> ANFORDERUNGEN:
1. In welchem Verlag und in welcher Stadt ist das Buch erschienen, das in der Rezension besprochen wird?
2. Gib aus der Rezension den Abschnitt wortgetreu wieder, beginnend bei "Herms, Eilert" und endend bei "89,00. ISBN 3-16-148654-4.".

> ANGEZEIGTER TEXT:
---------------

Systematische Theologie: Dogmatik

Autor/Hrsg.:

Herms, Eilert

Titel/Untertitel:

Phänomene des Glaubens. Beiträge zur Fundamentaltheologie.

Verlag:

Tübingen: Mohr Siebeck 2006. XXII, 532 S. gr.8°. Lw. EUR 89,00. ISBN 3-16-148654-4.

Rezensent:

Michael Roth

Mit der Aufsatzsammlung »Phänomene des Glaubens« legt H. nach »Offenbarung und Glaube. Zur Bildung des christlichen Lebens« aus dem Jahre 1992 eine zweite Aufsatzsammlung vor, die Beiträge zur Fundamentaltheologie enthält. Die gemeinsame Intention aller Beiträge wird im Vorwort, das eher den Status einer Einleitung besitzt, pointiert herausgestellt: Gegen eine solche Außensicht des Glaubens, die die Möglichkeit wahrheitsfähiger Erkenntnis über den Bereich möglicher äußerer und innerer Sinnesreize bestreite – in letzter Konsequenz sogar die Möglichkeit der Erkenntnis von Wahrheit überhaupt in Zweifel ziehe und damit auch bestreite, dass es bei dem öffentlichen Diskurs um die Wohlordnung der Gemeinschaft und bei Fragen bezüglich ihrer Gestaltung überhaupt um Wahrheit gehe – ist nach H. in der Binnensicht des Glaubens dieser präsent als »Gewißheit vom Wahrsein des christlichen Wirklichkeitsverständnisses«. Gegründet ist diese Gewissheit nach H. nicht in dem blinden Gehorsam gegenüber einer Autorität beanspruchenden Überlieferung, sondern in dem »unabweisba-re[n] Evidentgewordensein der Wahrheit dieser überlieferten Lebensanschauung« (X). Gerade daher sei der Glaube auch als Befreiung von einer illusionären Sicht der Wirklichkeit zu verstehen.

---------------

> Rohdaten:
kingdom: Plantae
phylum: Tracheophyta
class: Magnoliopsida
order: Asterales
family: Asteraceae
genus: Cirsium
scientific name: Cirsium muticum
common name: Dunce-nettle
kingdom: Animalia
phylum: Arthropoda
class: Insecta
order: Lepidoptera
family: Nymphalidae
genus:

---------------

> ERGEBNISSE:
1. Bei Mohr Siebeck in Tübingen.

2.
Herms, Eilert

Titel/Untertitel:

Phänomene des Glaubens. Beiträge zur Fundamentaltheologie.

Verlag:

Tübingen: Mohr Siebeck 2006. XXII, 532 S. gr.8°. Lw. EUR 89,00. ISBN 3-16-148654-4.